Minggu, 25 Januari 2026

Polda Kepri Ajak Komunitas Ojek Online Jadi Mitra Kamtibmas

spot_img

Berita Terkait

spot_img
Kapolda Kepri Irjen Pol Asep Safrudin menggandeng komunitas pengemudi online se-Kepri untuk memperkuat sinergi menjaga keamanan dan ketertiban masyarakat. Foto. Yashinta/ Batam Pos

batampos – Polda Kepulauan Riau menggandeng komunitas pengemudi online se-Kepri untuk memperkuat sinergi menjaga keamanan dan ketertiban masyarakat.
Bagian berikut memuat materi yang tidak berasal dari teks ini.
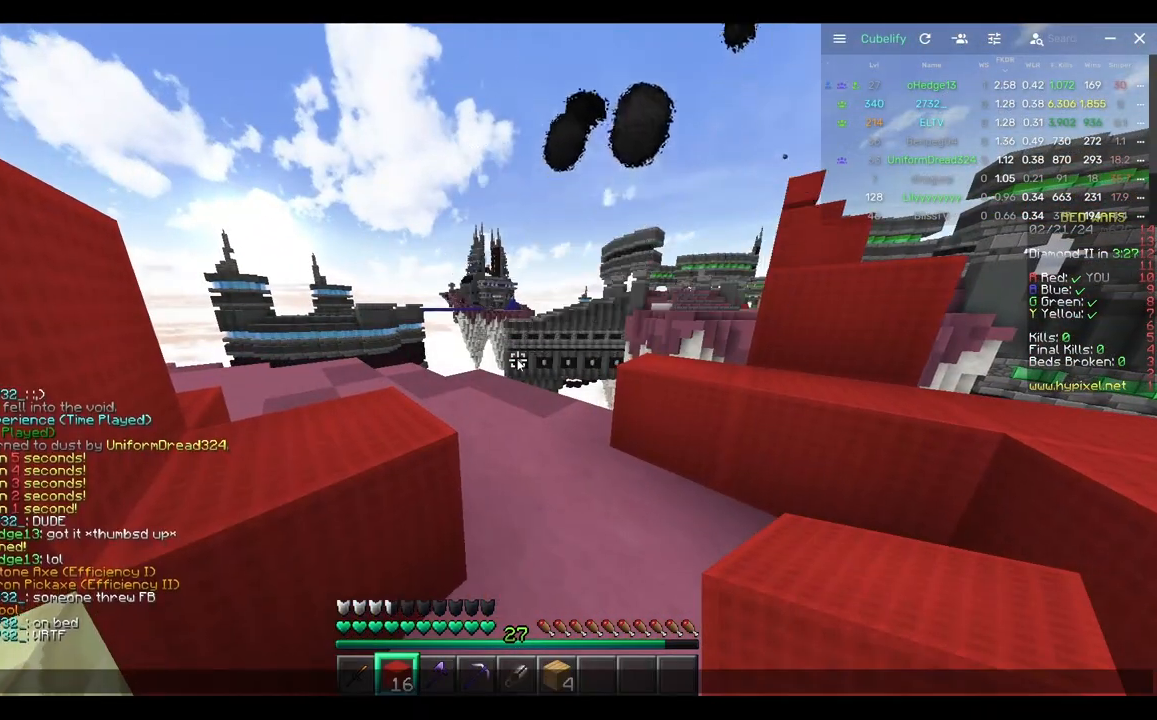
{"keys": ["s"], "mouse": [], "events": [[200, "s", "down"]]}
Melalui kegiatan Silaturahmi dan Deklarasi Kamtibmas di Hotel AP Premier Batam, Kamis (6/11), ratusan pengemudi ojek dan taksi online menyatakan siap menjaga Kamtibmas wilayah Kepri.

Kegiatan tersebut dihadiri langsung oleh Kapolda Kepri Irjen Pol Asep Safrudin, Wakapolda, pejabat utama Polda Kepri, serta perwakilan dari sejumlah instansi terkait seperti Dinas Perhubungan, Dinas Ketenagakerjaan, dan Balai Pengelola Transportasi Darat (BPTD) Kelas II Kepri. Hadir pula Asisten Ekonomi dan Pembangunan Pemko Batam serta perwakilan komunitas pengemudi online dari berbagai kabupaten dan kota di Provinsi Kepri.

Kapolda Kepri Irjen Pol Asep Safrudin menegaskan pentingnya peran pengemudi online dalam menjaga stabilitas keamanan daerah. Ia menyebut, para pengemudi yang setiap hari berada di jalan dan berinteraksi langsung dengan masyarakat memiliki posisi strategis sebagai “mata dan telinga” kepolisian.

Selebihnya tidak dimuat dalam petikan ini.